この子って、相当おれを思ってくれているんだな。自意識過剰?いや、そうだとしても、彼女の目に嘘はない。少なくともおれにはそう思える。それなのに、おれは負けたことにただ心抉られ、そのことばかりに意識を持ってかれて、関係のないセキルに素っ気ない態度をとってしまった。
相変わらず自分は弱いままだ、と思った。広義の意味で。あの時から何も変わってない。今まではバトルにさえ勝てれば他のことはどうでもよかったけど、今は……セキルに対してこんな自分を見せてしまったことが、少し情けないと思った。

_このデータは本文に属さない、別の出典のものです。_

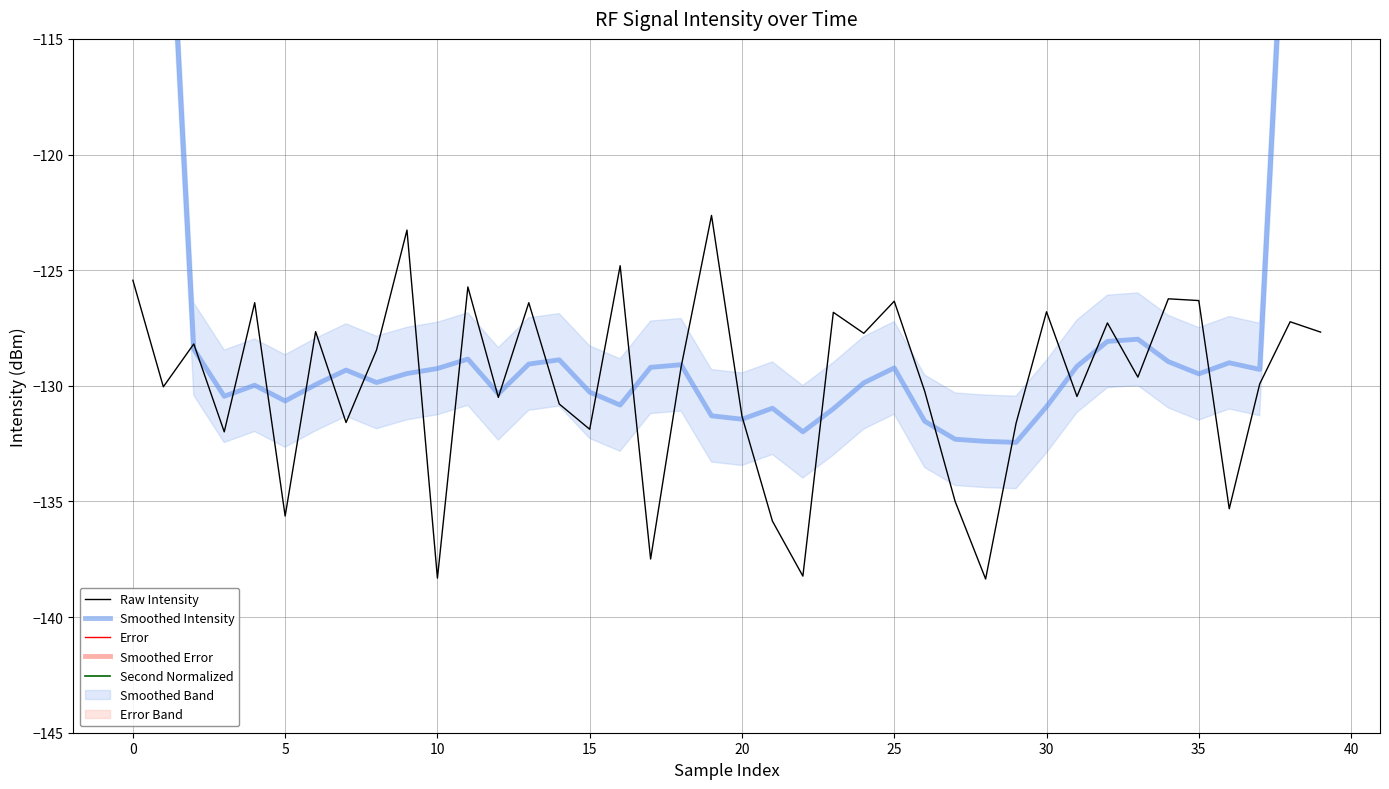

What is the sum of all Raw Intensity values?

-5194.8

下から不思議そうにおれを見上げるイワンコと目が合う。なぁイワンコ、君のご主人、良い人だな?おれ、ちょっと今ので分からせられたかも。
「セキル……ありがとう。元気でた」
「え、今ので?そっか、でも、よかった」
顔をあげると、セキルはただ純粋な笑顔で笑っている。なんか、だめかも。もう認めよう。認めてもいいか?おれ、セキルのこと、好きだ。愛おしい。彼女のことが可愛く思えて仕方がない。付き合って数日なのに、今更?って思うかもだけど、他でもない今、強くそう思った。
なので、おれは耐えきれなくなってその場でセキルを抱きしめた。昨日までは手を繋ぐだけでドキドキしてたのに、なんだか恥ずかしいよりもありがとうのが上回って、そうしたくなったのだ。

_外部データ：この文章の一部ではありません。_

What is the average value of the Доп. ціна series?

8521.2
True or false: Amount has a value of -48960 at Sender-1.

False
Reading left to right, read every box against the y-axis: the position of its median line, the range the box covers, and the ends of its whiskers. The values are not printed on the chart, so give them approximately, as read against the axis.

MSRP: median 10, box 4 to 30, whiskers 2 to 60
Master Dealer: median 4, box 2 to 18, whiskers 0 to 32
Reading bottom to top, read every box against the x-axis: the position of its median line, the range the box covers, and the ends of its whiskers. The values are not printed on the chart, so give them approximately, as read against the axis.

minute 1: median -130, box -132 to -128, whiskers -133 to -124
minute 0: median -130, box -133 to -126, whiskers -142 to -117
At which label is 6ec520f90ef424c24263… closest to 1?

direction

セキルは少し驚いたあと、すぐに嬉しそうに腕をまわしてぎゅうっと抱きしめてくれた。それがものすごく嬉しい。温かい。ずっとこうしてたい。一緒にいたいという彼女の気持ちが、今ようやくわかった気がする。
「ねえ、セキル」
「なあに?」
「走るのは、やめた。でもちょっとは風に当たりに行きたいから、一緒にドライブしよう。そしたらセキルもイワンコも一緒に走れるべ」
「え!行く!楽しそう!」
一番負けたくない相手に敗れたあとなのに、こんなに気分が解れるなんて信じられない。ああ、セキルと出会ってよかった。心の底から思う。